[Information Boundary: Start]
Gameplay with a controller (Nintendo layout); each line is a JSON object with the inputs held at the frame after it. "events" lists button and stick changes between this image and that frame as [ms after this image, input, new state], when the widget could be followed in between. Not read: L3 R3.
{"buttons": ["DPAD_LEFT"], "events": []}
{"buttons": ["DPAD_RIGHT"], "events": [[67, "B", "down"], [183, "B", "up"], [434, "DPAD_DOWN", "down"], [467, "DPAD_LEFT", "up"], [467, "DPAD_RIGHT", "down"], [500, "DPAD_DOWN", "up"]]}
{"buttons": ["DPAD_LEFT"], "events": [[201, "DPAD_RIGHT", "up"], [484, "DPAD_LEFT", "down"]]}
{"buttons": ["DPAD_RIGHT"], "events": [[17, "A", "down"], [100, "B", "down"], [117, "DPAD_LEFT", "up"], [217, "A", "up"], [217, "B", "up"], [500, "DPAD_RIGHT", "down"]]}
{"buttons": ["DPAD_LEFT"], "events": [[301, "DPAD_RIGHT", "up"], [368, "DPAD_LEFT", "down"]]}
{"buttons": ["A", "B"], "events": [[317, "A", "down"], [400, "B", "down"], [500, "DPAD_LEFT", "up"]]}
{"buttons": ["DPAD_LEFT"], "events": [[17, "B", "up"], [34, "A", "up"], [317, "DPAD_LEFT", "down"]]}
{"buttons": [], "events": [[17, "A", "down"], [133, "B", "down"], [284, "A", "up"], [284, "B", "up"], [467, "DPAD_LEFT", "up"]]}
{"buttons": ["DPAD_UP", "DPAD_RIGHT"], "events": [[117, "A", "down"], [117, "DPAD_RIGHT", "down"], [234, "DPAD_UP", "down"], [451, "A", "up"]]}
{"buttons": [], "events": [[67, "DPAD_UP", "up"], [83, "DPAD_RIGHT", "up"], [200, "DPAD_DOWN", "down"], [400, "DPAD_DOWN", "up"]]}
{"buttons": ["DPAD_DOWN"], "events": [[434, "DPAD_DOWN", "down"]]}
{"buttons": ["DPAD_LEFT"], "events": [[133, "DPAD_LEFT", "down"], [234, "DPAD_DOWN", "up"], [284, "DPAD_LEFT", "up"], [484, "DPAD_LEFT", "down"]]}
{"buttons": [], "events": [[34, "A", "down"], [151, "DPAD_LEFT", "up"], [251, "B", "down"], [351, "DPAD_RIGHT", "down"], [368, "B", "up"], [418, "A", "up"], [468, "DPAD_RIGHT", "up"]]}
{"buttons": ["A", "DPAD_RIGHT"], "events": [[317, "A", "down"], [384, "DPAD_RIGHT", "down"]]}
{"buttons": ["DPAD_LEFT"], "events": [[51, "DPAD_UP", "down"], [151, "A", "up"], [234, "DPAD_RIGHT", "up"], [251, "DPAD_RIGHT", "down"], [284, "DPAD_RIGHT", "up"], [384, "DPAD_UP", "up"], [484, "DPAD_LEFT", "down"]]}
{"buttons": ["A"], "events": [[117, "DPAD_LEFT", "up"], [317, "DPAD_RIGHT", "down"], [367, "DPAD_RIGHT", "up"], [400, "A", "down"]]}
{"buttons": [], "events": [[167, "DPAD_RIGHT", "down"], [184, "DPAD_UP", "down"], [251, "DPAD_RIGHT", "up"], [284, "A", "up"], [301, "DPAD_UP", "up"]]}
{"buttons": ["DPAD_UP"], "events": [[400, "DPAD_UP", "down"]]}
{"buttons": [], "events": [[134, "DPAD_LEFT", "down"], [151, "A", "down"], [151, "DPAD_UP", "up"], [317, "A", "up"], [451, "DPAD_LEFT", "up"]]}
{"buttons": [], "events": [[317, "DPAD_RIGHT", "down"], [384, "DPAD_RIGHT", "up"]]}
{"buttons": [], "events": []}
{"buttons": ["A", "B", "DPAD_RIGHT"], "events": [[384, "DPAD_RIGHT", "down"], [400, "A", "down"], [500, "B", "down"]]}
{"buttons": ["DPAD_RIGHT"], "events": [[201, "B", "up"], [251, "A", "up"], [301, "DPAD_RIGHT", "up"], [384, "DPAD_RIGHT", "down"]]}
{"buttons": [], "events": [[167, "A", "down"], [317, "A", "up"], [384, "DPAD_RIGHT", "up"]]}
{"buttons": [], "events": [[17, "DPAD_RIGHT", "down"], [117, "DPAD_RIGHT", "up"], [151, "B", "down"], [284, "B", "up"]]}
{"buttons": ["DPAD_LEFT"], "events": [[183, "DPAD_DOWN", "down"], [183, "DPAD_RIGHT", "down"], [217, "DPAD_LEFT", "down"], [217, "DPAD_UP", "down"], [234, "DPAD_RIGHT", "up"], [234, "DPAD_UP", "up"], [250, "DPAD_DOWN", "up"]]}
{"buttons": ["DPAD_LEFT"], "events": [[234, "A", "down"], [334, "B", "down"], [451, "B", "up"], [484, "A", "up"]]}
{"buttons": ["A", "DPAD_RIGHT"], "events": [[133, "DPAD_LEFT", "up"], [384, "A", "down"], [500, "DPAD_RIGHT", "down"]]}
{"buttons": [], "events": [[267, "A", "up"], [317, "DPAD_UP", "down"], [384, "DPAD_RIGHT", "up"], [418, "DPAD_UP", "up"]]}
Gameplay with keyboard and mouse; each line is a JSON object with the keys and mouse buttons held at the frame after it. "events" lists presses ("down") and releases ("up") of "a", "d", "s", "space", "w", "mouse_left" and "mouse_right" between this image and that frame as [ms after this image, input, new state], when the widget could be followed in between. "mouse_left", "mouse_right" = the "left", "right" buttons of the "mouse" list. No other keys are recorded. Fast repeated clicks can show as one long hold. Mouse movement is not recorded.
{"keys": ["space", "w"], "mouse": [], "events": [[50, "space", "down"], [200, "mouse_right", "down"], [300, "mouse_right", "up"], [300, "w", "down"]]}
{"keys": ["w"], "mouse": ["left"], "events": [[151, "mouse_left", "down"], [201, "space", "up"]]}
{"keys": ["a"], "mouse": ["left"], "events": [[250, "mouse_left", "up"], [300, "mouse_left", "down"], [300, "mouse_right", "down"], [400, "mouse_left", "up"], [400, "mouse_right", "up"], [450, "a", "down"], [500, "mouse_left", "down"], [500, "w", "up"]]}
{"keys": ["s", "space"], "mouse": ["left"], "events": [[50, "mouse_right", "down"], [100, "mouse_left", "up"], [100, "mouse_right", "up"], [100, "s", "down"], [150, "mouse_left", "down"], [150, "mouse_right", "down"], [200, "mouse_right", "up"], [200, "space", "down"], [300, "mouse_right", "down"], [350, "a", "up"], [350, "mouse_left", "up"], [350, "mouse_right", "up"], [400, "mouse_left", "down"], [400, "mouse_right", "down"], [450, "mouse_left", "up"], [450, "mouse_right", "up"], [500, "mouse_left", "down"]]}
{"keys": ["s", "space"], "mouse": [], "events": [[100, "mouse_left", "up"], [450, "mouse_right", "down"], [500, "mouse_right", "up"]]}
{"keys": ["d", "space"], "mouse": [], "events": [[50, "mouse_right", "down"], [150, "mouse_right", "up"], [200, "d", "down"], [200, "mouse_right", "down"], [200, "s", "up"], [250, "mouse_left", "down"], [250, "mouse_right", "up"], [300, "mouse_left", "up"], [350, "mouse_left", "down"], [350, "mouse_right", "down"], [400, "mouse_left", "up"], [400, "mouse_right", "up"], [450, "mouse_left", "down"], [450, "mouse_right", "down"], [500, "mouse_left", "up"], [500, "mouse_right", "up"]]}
[Information Boundary: End]
### Task statement
For this task, print the records again exactly as they appear.

### Exercise solution
Gameplay with a controller (Nintendo layout); each line is a JSON object with the inputs held at the frame after it. "events" lists button and stick changes between this image and that frame as [ms after this image, input, new state], when the widget could be followed in between. Not read: L3 R3.
{"buttons": ["DPAD_LEFT"], "events": []}
{"buttons": ["DPAD_RIGHT"], "events": [[67, "B", "down"], [183, "B", "up"], [434, "DPAD_DOWN", "down"], [467, "DPAD_LEFT", "up"], [467, "DPAD_RIGHT", "down"], [500, "DPAD_DOWN", "up"]]}
{"buttons": ["DPAD_LEFT"], "events": [[201, "DPAD_RIGHT", "up"], [484, "DPAD_LEFT", "down"]]}
{"buttons": ["DPAD_RIGHT"], "events": [[17, "A", "down"], [100, "B", "down"], [117, "DPAD_LEFT", "up"], [217, "A", "up"], [217, "B", "up"], [500, "DPAD_RIGHT", "down"]]}
{"buttons": ["DPAD_LEFT"], "events": [[301, "DPAD_RIGHT", "up"], [368, "DPAD_LEFT", "down"]]}
{"buttons": ["A", "B"], "events": [[317, "A", "down"], [400, "B", "down"], [500, "DPAD_LEFT", "up"]]}
{"buttons": ["DPAD_LEFT"], "events": [[17, "B", "up"], [34, "A", "up"], [317, "DPAD_LEFT", "down"]]}
{"buttons": [], "events": [[17, "A", "down"], [133, "B", "down"], [284, "A", "up"], [284, "B", "up"], [467, "DPAD_LEFT", "up"]]}
{"buttons": ["DPAD_UP", "DPAD_RIGHT"], "events": [[117, "A", "down"], [117, "DPAD_RIGHT", "down"], [234, "DPAD_UP", "down"], [451, "A", "up"]]}
{"buttons": [], "events": [[67, "DPAD_UP", "up"], [83, "DPAD_RIGHT", "up"], [200, "DPAD_DOWN", "down"], [400, "DPAD_DOWN", "up"]]}
{"buttons": ["DPAD_DOWN"], "events": [[434, "DPAD_DOWN", "down"]]}
{"buttons": ["DPAD_LEFT"], "events": [[133, "DPAD_LEFT", "down"], [234, "DPAD_DOWN", "up"], [284, "DPAD_LEFT", "up"], [484, "DPAD_LEFT", "down"]]}
{"buttons": [], "events": [[34, "A", "down"], [151, "DPAD_LEFT", "up"], [251, "B", "down"], [351, "DPAD_RIGHT", "down"], [368, "B", "up"], [418, "A", "up"], [468, "DPAD_RIGHT", "up"]]}
{"buttons": ["A", "DPAD_RIGHT"], "events": [[317, "A", "down"], [384, "DPAD_RIGHT", "down"]]}
{"buttons": ["DPAD_LEFT"], "events": [[51, "DPAD_UP", "down"], [151, "A", "up"], [234, "DPAD_RIGHT", "up"], [251, "DPAD_RIGHT", "down"], [284, "DPAD_RIGHT", "up"], [384, "DPAD_UP", "up"], [484, "DPAD_LEFT", "down"]]}
{"buttons": ["A"], "events": [[117, "DPAD_LEFT", "up"], [317, "DPAD_RIGHT", "down"], [367, "DPAD_RIGHT", "up"], [400, "A", "down"]]}
{"buttons": [], "events": [[167, "DPAD_RIGHT", "down"], [184, "DPAD_UP", "down"], [251, "DPAD_RIGHT", "up"], [284, "A", "up"], [301, "DPAD_UP", "up"]]}
{"buttons": ["DPAD_UP"], "events": [[400, "DPAD_UP", "down"]]}
{"buttons": [], "events": [[134, "DPAD_LEFT", "down"], [151, "A", "down"], [151, "DPAD_UP", "up"], [317, "A", "up"], [451, "DPAD_LEFT", "up"]]}
{"buttons": [], "events": [[317, "DPAD_RIGHT", "down"], [384, "DPAD_RIGHT", "up"]]}
{"buttons": [], "events": []}
{"buttons": ["A", "B", "DPAD_RIGHT"], "events": [[384, "DPAD_RIGHT", "down"], [400, "A", "down"], [500, "B", "down"]]}
{"buttons": ["DPAD_RIGHT"], "events": [[201, "B", "up"], [251, "A", "up"], [301, "DPAD_RIGHT", "up"], [384, "DPAD_RIGHT", "down"]]}
{"buttons": [], "events": [[167, "A", "down"], [317, "A", "up"], [384, "DPAD_RIGHT", "up"]]}
{"buttons": [], "events": [[17, "DPAD_RIGHT", "down"], [117, "DPAD_RIGHT", "up"], [151, "B", "down"], [284, "B", "up"]]}
{"buttons": ["DPAD_LEFT"], "events": [[183, "DPAD_DOWN", "down"], [183, "DPAD_RIGHT", "down"], [217, "DPAD_LEFT", "down"], [217, "DPAD_UP", "down"], [234, "DPAD_RIGHT", "up"], [234, "DPAD_UP", "up"], [250, "DPAD_DOWN", "up"]]}
{"buttons": ["DPAD_LEFT"], "events": [[234, "A", "down"], [334, "B", "down"], [451, "B", "up"], [484, "A", "up"]]}
{"buttons": ["A", "DPAD_RIGHT"], "events": [[133, "DPAD_LEFT", "up"], [384, "A", "down"], [500, "DPAD_RIGHT", "down"]]}
{"buttons": [], "events": [[267, "A", "up"], [317, "DPAD_UP", "down"], [384, "DPAD_RIGHT", "up"], [418, "DPAD_UP", "up"]]}
Gameplay with keyboard and mouse; each line is a JSON object with the keys and mouse buttons held at the frame after it. "events" lists presses ("down") and releases ("up") of "a", "d", "s", "space", "w", "mouse_left" and "mouse_right" between this image and that frame as [ms after this image, input, new state], when the widget could be followed in between. "mouse_left", "mouse_right" = the "left", "right" buttons of the "mouse" list. No other keys are recorded. Fast repeated clicks can show as one long hold. Mouse movement is not recorded.
{"keys": ["space", "w"], "mouse": [], "events": [[50, "space", "down"], [200, "mouse_right", "down"], [300, "mouse_right", "up"], [300, "w", "down"]]}
{"keys": ["w"], "mouse": ["left"], "events": [[151, "mouse_left", "down"], [201, "space", "up"]]}
{"keys": ["a"], "mouse": ["left"], "events": [[250, "mouse_left", "up"], [300, "mouse_left", "down"], [300, "mouse_right", "down"], [400, "mouse_left", "up"], [400, "mouse_right", "up"], [450, "a", "down"], [500, "mouse_left", "down"], [500, "w", "up"]]}
{"keys": ["s", "space"], "mouse": ["left"], "events": [[50, "mouse_right", "down"], [100, "mouse_left", "up"], [100, "mouse_right", "up"], [100, "s", "down"], [150, "mouse_left", "down"], [150, "mouse_right", "down"], [200, "mouse_right", "up"], [200, "space", "down"], [300, "mouse_right", "down"], [350, "a", "up"], [350, "mouse_left", "up"], [350, "mouse_right", "up"], [400, "mouse_left", "down"], [400, "mouse_right", "down"], [450, "mouse_left", "up"], [450, "mouse_right", "up"], [500, "mouse_left", "down"]]}
{"keys": ["s", "space"], "mouse": [], "events": [[100, "mouse_left", "up"], [450, "mouse_right", "down"], [500, "mouse_right", "up"]]}
{"keys": ["d", "space"], "mouse": [], "events": [[50, "mouse_right", "down"], [150, "mouse_right", "up"], [200, "d", "down"], [200, "mouse_right", "down"], [200, "s", "up"], [250, "mouse_left", "down"], [250, "mouse_right", "up"], [300, "mouse_left", "up"], [350, "mouse_left", "down"], [350, "mouse_right", "down"], [400, "mouse_left", "up"], [400, "mouse_right", "up"], [450, "mouse_left", "down"], [450, "mouse_right", "down"], [500, "mouse_left", "up"], [500, "mouse_right", "up"]]}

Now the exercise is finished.